I've set up and am testing out a pseudo-distributed Hadoop cluster (with namenode, job tracker, and task tracker/data node all on the same machine). The box I'm running on has about 4 gigs memory, 2 cpus, 32-bit, and is running Red Hat Linux.
I ran the sample grep programs found in the tutorials with various file sizes and number of files. I've found that grep takes around 45 seconds for a 1 mb file, 60 seconds for a 100 mb file, and about 2 minutes for a 1 gig file.
I also created my own Map Reduce program which cuts out all the logic entirely; the map and reduce functions are empty. This sample program took 25 seconds to run.
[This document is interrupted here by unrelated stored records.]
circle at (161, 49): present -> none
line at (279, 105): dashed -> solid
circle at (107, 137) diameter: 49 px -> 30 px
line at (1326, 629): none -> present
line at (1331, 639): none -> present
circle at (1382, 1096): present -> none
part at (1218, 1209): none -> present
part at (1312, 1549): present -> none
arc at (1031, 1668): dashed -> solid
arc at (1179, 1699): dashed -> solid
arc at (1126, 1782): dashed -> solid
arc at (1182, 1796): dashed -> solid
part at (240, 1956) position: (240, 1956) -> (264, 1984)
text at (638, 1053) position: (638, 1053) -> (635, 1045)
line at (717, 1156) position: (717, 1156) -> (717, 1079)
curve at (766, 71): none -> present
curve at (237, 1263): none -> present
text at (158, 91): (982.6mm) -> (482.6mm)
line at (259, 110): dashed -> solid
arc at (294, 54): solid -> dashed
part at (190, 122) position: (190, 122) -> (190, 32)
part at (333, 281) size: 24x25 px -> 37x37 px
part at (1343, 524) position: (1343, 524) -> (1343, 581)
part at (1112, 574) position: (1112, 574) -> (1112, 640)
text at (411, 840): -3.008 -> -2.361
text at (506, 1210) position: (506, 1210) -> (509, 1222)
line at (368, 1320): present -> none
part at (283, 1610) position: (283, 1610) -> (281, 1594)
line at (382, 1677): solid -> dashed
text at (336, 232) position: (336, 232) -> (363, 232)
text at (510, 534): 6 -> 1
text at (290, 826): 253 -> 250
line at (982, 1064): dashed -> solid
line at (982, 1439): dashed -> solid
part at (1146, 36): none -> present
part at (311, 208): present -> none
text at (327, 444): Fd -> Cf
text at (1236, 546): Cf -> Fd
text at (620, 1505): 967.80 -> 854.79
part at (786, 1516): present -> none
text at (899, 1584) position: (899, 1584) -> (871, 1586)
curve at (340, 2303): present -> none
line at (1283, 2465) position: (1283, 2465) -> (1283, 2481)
I have tried moving the datanode to a second machine, as well as added in a second node, but I'm only seeing changes of a few seconds. Particularly, I have noticed that setup and clean up times are always about 3 seconds, no matter what input I give it. This seems to me like a really long time just for setup.
I know that these times will vary greatly depending on my hardware, configuration, inputs, etc. but I was just wondering if anyone can let me know if these are the times I should be expecting or if with major tuning and configuration I can cut it down considerably (for example, grep taking < 5 seconds total).
So you have only 2 CPU's, Hadoop will spawn (in pseudo-distributed mode) many JVMs': One for the Namenode, 1 for the Datanode, 1 for the Tasktracker and 1 for the Jobtracker. For each file in your job path Hadoop sets up a mapper task and per task it will spawn a new JVM, too. So your two Cores are sharing 4-n applications. So your times are not unnormal... At least Hadoop won't be as fast for plain-text files as for sequence files. To get the REAL speedup you have to bring the text into serialized bytecode and let hadoop stream over it.
A few thoughts:
There is always a fixed time cost for every Hadoop job run to calculate the splits and launch the JVM's on each node to run the map and reduce jobs.
You won't experience any real speedup over UNIX grep unless you start running on multiple nodes with lots of data. With 100mb-1G files, a lot of the time will be spent setting up the jobs rather than doing actual grepping. If you don't anticipate dealing with more than a gig or two of data, it probably isn't worth using Hadoop.